Wird sich Eterna also mittelfristig aus Grenchen verabschieden? Nein, sagt Traxler. Dies insbesondere deshalb, weil die Eterna Movement Company (EMC) mit rund 35 Beschäftigten von den Restrukturierungen «unangetastet» bleibe. «Wir haben sehr hohe Beträge in die hauseigene Uhrwerkproduktion investiert.» Basierend auf einem Grundwerk können bis 80 unterschiedliche Modelle entwickelt und gefertigt werden. Die Uhrwerke kommen bei höherpreisigen Eterna-Uhren sowie bei Corum zum Einsatz. «Die Zahl der Drittkunden nimmt zu.» Im vergangenen Jahr habe EMC bei einer aktuellen Kapazität von gegen 20 000 Uhrwerken rund 7000 Stück produziert. «Das Herz der Eterna schlägt in Grenchen, und das wird auch so bleiben.»

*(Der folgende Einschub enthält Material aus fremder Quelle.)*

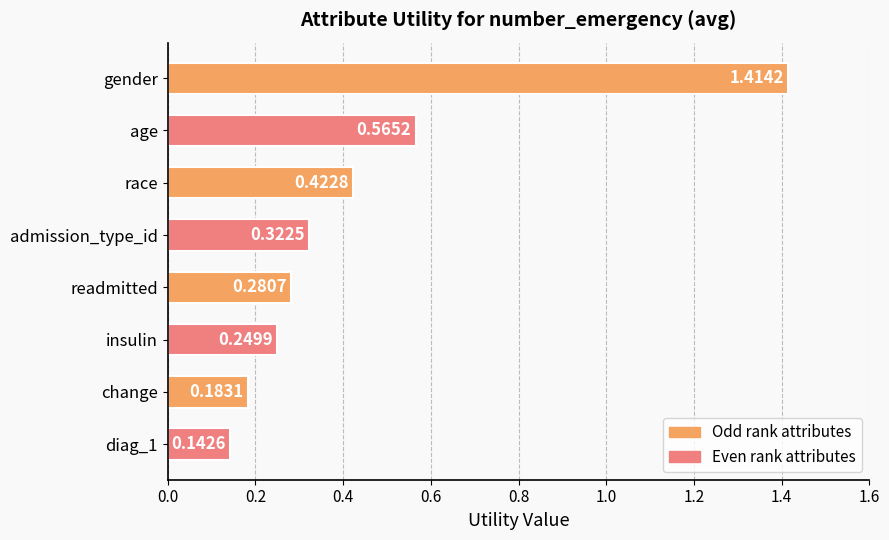

Rank the categories by value from highest to lowest.

gender, age, race, admission_type_id, readmitted, insulin, change, diag_1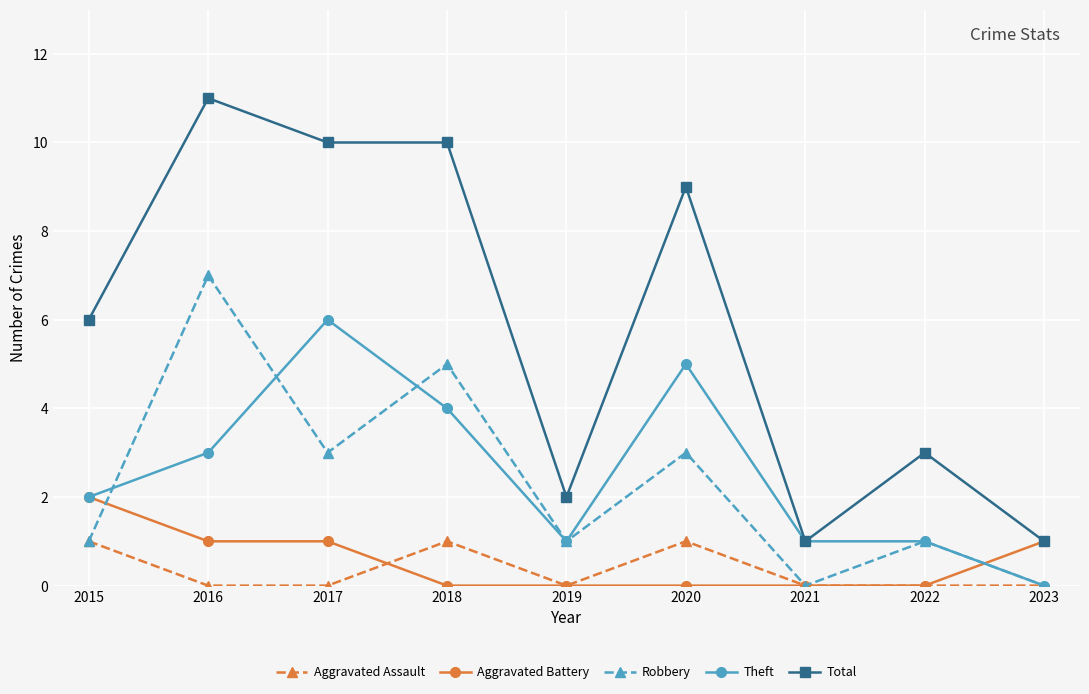

True or false: Aggravated Assault and Aggravated Battery intersect in this chart.

True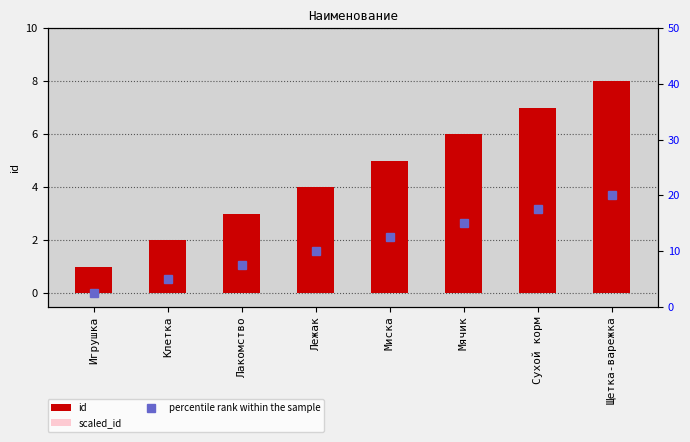

Which category has the highest value in the id series?

Щетка-варежка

Trotz der derzeitigen Uhren-Absatzflaute gibt sich Traxler optimistisch. «Kleinere Uhrenmarken sind jeweils weniger stark als die grossen Player betroffen.» Es gebe auch in schwierigen Zeiten Marktlücken für die kleineren Uhrenfabrikanten. Im laufenden Jahr will Traxler nicht nur die Kosten senken, sondern auch den Absatz ankurbeln. Zahlen will er aber keine nennen. Im vergangenen Jahr hat Eterna nach eigenen Angaben rund 18 000 Uhren verkauft.
Die Distribution beider Marken werde in gewissen Ländern zusammengelegt. Erste Erfahrungen in Spanien seien sehr positiv. Auch im Vertrieb will Eterna neue Wege gehen. «Künftig verkaufen wir die Uhren in Deutschland, Spanien und Italien über den Online-Händler Amazon», sagt Traxler. Es gebe zwei Kundentypen; sie kaufen die Uhr im Fachgeschäft oder bestellen sie online. «Das ist eine Realität.» Amazon sei dafür der beste Vertriebskanal mit der grössten Erfahrung. Wichtig sei, dass der Online-Kunde nicht bevorzugt werde. «Er bezahlt genau gleich viel für die Eterna-Uhr wie im Fachgeschäft.»
Künftig will sich Eterna auf die Märkte Europa sowie Nord- und Südamerika konzentrieren. Die beiden wichtigsten Märkte seien Deutschland und die Schweiz mit rund 30 Prozent. Obwohl die Eigentümer in China beheimatet sind, habe das Riesenland vorerst keine Priorität. «China ist ein sehr, sehr schwieriger Markt.» Angepeilt werden soll ferner eine jüngere Kundschaft. Traxler nennt die an der Baselworld präsentierten vergleichsweise günstigeren Modelle der Kontiki-Reihe. Die klassischen Uhren würden aber beibehalten.